Task requirements ▸ Report how many lines of the data below contain "ankle". Give nothing besides the number.
***
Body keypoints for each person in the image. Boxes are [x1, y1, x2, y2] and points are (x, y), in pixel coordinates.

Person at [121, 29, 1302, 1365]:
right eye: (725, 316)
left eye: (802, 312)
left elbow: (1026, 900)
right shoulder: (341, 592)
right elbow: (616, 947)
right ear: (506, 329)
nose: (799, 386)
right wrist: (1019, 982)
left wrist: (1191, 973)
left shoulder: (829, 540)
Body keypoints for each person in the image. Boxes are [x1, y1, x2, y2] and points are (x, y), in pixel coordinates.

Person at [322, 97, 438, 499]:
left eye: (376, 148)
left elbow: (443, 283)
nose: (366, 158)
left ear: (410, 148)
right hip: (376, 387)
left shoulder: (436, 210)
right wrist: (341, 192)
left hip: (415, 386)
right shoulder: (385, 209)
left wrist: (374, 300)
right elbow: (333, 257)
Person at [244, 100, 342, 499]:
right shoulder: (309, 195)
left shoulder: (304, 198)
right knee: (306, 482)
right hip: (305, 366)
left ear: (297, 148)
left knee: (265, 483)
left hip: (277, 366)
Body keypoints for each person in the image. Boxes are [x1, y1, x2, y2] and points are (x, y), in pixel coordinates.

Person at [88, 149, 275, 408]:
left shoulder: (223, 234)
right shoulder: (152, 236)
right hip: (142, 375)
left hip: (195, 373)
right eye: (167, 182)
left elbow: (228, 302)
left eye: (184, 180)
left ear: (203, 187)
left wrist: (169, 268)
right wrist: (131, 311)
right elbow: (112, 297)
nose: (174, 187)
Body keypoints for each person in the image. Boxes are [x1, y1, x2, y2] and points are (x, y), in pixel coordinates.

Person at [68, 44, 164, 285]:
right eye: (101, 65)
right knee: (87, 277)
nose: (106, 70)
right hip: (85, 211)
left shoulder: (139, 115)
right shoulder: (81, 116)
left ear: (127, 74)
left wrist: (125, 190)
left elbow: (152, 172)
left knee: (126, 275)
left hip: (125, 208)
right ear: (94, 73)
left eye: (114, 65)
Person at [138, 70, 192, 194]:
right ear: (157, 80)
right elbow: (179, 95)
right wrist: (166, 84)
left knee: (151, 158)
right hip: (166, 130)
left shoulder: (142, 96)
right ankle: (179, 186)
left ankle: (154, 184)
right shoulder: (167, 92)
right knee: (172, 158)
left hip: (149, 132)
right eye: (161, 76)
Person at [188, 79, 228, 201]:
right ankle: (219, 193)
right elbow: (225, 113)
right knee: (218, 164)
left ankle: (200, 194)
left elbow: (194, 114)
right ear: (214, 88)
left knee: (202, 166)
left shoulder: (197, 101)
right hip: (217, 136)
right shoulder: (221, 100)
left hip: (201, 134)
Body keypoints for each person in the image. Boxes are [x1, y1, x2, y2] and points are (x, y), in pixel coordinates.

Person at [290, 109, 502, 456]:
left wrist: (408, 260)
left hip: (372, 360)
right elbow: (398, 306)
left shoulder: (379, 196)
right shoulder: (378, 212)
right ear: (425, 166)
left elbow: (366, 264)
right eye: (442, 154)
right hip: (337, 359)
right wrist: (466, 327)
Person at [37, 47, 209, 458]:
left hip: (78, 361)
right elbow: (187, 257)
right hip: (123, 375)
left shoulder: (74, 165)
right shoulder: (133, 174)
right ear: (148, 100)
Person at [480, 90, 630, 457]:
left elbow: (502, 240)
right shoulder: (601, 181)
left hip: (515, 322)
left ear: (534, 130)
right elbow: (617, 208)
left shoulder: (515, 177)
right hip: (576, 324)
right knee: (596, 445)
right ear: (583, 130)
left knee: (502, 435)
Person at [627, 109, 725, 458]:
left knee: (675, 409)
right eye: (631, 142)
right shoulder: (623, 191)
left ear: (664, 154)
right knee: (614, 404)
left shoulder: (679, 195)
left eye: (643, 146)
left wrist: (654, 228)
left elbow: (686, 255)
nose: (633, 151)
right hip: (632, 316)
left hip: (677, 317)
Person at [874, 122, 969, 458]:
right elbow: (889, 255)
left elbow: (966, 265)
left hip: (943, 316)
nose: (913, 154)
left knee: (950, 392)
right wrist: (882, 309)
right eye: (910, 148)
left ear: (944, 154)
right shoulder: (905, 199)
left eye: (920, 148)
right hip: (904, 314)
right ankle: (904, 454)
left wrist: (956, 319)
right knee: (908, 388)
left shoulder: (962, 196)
***
Task result ▸ 5